In short, as graduates prepare to enter the edges of the adult world, thinking about luck can be a reminder that a new version of Social Darwinism, repeatedly plugged by Tea Party types that seems to be growing stronger in America, that certain material rewards or achievements are “proof” of one’s own skill, especially one’s own inherited, inborn skill, simply aren’t true.

Beyond Social Darwinism, a similar, religiously spit-polished version of this is promoted as the Success Gospel. Here, it’s not what genes you inherited that are behind your success. Rather, this is all a mark of blessing from God.

Well, at spots in the Hebrew Tanakh, and the Christian Bible, God doesn’t like storing up wealth very much. Read Amos, for example, or the Sermon on the Mount. But, at other times, like in Psalms and Proverbs, he’s pretty much “down” with getting rich as a sign of his favor to humans indeed.

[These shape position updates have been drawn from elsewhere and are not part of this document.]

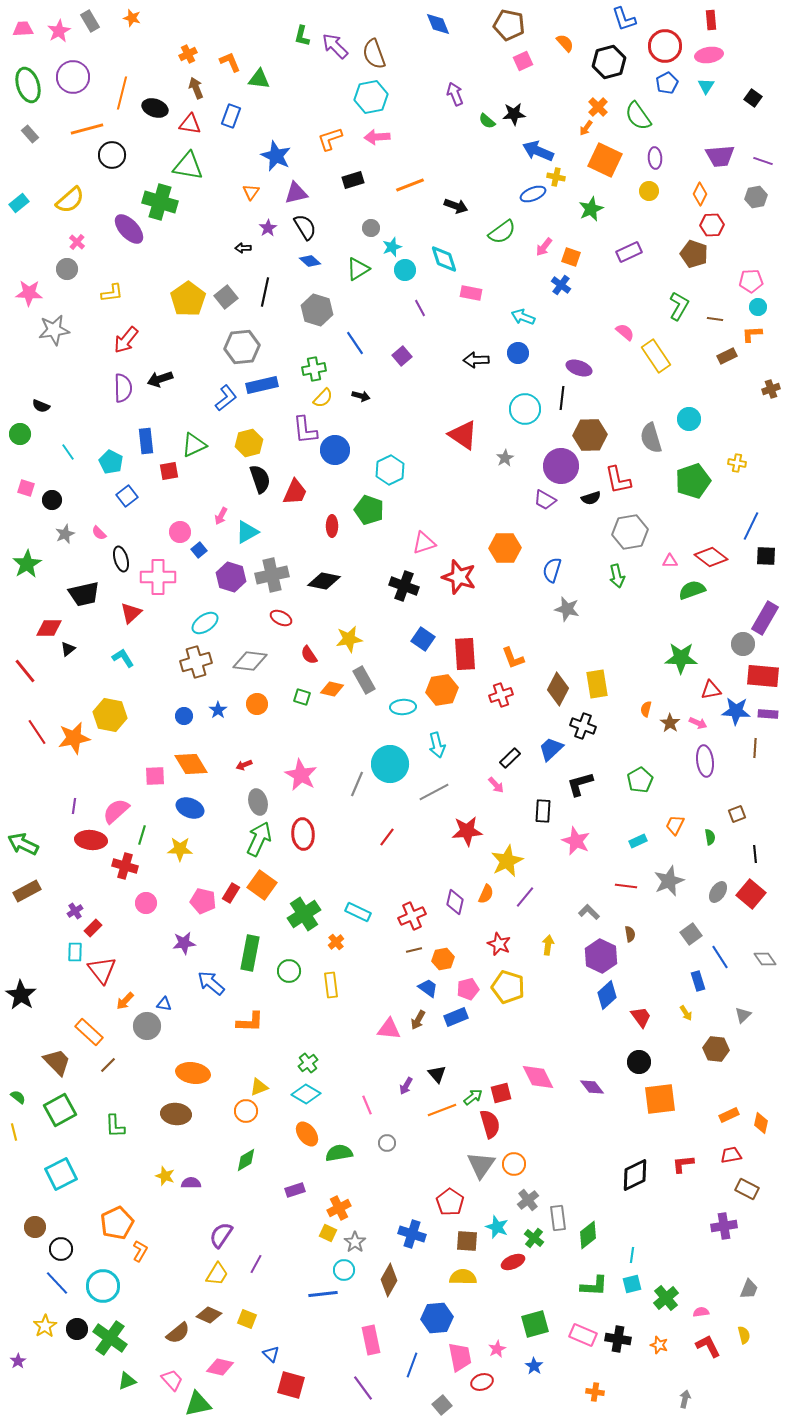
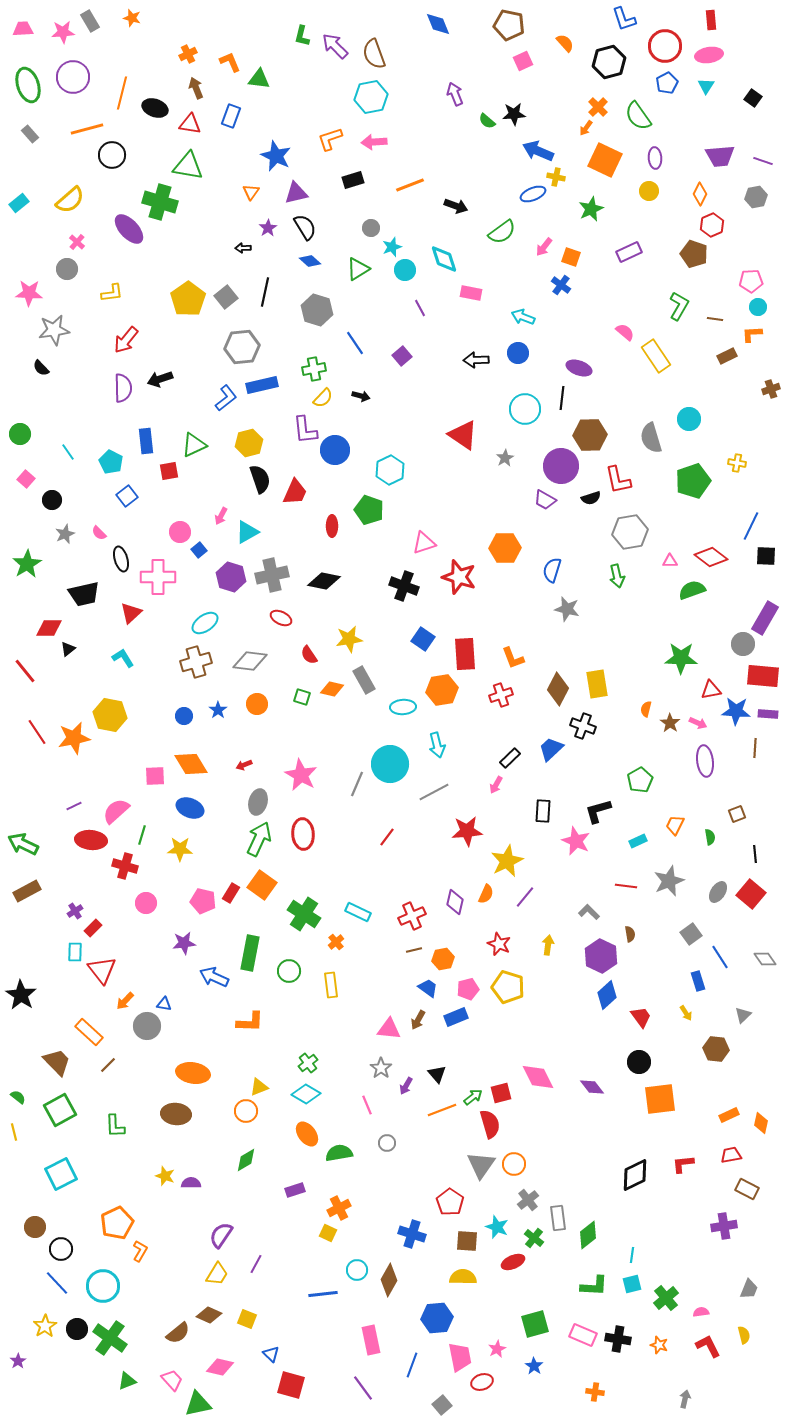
pink star at (59, 31): moved 4 px right, 1 px down; rotated 25 degrees clockwise
pink arrow at (377, 137): moved 3 px left, 5 px down
red hexagon at (712, 225): rotated 20 degrees counterclockwise
black semicircle at (41, 406): moved 38 px up; rotated 24 degrees clockwise
pink square at (26, 488): moved 9 px up; rotated 24 degrees clockwise
black L-shape at (580, 784): moved 18 px right, 27 px down
pink arrow at (496, 785): rotated 72 degrees clockwise
gray ellipse at (258, 802): rotated 30 degrees clockwise
purple line at (74, 806): rotated 56 degrees clockwise
green cross at (304, 914): rotated 24 degrees counterclockwise
blue arrow at (211, 983): moved 3 px right, 6 px up; rotated 16 degrees counterclockwise
gray star at (355, 1242): moved 26 px right, 174 px up
cyan circle at (344, 1270): moved 13 px right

As a secularist, I find this as bad as Social Darwinism. I find the New Agey version of the Success Gospel even worse, if anything. Neither the virililty of one's genes, nor the strength of one’s faithful willpower, with NO apologies to either Schopenhauer or Hitler, has a tremendous amount of connection with a lot material success for a lot of people.

Rather, it’s that good, old, non-metaphysical randomness that we call “luck.”

So, 2014 graduates? Take that word with you. For your peace of mind, it’s a lot more valuable than “plastics.” And, with an American population expected to hit 400 million by 2050, and a world population of 9 billion by then, you're going to need a lot of it.